Do pierwszego wypadku doszło w sobotę, ok. godz. 16.50 na ul. Krośnieńskiej w Odrzykoniu. Według ustaleń będących na miejscu policjantów, jadący rowerkiem i będący pod opieką swojej matki 6-letni chłopiec, zjechał nagle na drugą stronę drogi, wprost pod koła fiata cinquecento. Dziecko zostało przewiezione do krośnieńskiego szpitala, ale jego obrażenia nie były groźne i wieczorem chłopiec wrócił do domu. Kierujący fiatem, 19-letni mieszkaniec Jedlicza, był trzeźwy.
Dwoje dzieci zostało rannych w następstwie zderzenia renault kangoo z autobusem, do którego doszło wczoraj ok. godz. 18.30 na skrzyżowaniu ulic Wisłoczej i Legionów w Krośnie. Według dotychczasowych ustaleń, do wypadku doprowadził 41-letni kierowca renault, który skręcając w lewo nie ustąpił pierwszeństwa autobusowi.
Mężczyzna jechał ze swoim 10-letnim synem, 42-letnim kolegą i jego synami w wieku 9 i 11 lat. To właśnie ci dwaj chłopcy ucierpieli w wypadku. Pierwszy z nich doznał stłuczenia barku, drugi kilku ran ciętych. Na szczęście obrażenia okazały się niegroźne i po udzieleniu niezbędnej pomocy w szpitalu, bracia wrócili do domu.
Po sprawdzeniu stanu trzeźwości uczestników wypadku okazało się, że obaj jadący renault mężczyźni byli pijani. W organizmie kierowcy stwierdzono ok. 1,2 promila, a w organizmie ojca rannych dzieci – ponad 1,6 promila alkoholu. Kierowca autobusu był trzeźwy.
W tej sytuacji 41-latek został zatrzymany i osadzony w policyjnym areszcie.

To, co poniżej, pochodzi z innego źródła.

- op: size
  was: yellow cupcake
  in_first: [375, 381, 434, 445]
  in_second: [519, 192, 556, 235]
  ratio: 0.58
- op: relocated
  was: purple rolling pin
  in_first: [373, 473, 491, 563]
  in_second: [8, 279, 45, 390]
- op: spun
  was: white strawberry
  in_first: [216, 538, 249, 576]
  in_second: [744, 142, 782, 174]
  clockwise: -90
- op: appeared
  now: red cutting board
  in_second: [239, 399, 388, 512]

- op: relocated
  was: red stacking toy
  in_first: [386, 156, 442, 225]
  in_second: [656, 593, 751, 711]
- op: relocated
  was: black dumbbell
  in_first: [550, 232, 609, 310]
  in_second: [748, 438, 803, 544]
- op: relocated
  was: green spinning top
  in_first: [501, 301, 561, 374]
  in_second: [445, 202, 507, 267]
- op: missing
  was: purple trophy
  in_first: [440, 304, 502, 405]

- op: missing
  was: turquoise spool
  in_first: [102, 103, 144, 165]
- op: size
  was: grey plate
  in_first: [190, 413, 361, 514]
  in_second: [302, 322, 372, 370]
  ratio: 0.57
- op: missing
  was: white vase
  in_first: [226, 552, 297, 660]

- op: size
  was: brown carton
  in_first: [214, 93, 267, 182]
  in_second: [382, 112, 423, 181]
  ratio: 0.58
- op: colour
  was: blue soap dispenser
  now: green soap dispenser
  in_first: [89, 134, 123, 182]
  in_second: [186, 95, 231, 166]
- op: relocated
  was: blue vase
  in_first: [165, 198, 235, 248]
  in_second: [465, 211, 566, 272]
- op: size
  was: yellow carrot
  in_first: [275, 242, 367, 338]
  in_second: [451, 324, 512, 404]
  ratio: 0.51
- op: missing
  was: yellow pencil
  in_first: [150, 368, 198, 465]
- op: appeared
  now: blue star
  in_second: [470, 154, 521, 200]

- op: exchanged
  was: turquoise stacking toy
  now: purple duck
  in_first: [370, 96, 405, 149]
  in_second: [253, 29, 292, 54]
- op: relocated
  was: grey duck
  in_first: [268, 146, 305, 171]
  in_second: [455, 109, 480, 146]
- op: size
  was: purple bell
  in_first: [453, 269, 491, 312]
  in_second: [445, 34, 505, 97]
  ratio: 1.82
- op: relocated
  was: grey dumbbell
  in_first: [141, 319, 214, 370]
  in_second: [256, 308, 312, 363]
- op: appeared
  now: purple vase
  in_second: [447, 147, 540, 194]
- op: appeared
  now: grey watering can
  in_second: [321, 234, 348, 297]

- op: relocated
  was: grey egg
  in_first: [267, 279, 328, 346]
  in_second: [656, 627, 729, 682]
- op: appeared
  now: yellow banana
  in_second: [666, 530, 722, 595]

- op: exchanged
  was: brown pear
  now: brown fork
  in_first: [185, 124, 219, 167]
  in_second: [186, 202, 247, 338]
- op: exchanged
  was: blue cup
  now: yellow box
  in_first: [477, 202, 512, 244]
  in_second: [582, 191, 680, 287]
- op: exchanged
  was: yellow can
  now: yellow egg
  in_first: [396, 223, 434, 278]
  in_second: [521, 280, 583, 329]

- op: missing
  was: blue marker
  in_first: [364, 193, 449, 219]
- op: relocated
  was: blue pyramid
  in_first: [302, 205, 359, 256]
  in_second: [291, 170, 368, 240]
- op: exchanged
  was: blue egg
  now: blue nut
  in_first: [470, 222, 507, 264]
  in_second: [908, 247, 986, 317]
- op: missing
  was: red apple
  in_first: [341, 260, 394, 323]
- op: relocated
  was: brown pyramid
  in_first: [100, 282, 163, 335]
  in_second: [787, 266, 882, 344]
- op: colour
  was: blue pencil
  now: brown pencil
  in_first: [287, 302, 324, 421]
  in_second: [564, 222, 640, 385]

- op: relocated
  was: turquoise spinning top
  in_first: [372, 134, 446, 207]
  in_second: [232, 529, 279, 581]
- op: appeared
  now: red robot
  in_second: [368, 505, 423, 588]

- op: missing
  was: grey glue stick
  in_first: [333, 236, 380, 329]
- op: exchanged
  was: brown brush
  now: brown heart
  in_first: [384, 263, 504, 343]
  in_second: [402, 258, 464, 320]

Policjanci zatrzymali również jego prawo jazdy.
Za kierowanie samochodem będąc w stanie nietrzeźwości mężczyźnie grozi kara pozbawienia wolności do lat 2 i zakaz prowadzenia pojazdów na okres od roku do lat 10. Odpowiedzialność za spowodowanie wypadku uzależniona będzie natomiast od ostatecznej oceny stanu zdrowia rannych dzieci.
Szczegóły obydwu zdarzeń wyjaśniane są w ramach prowadzonych w tych sprawach postępowań.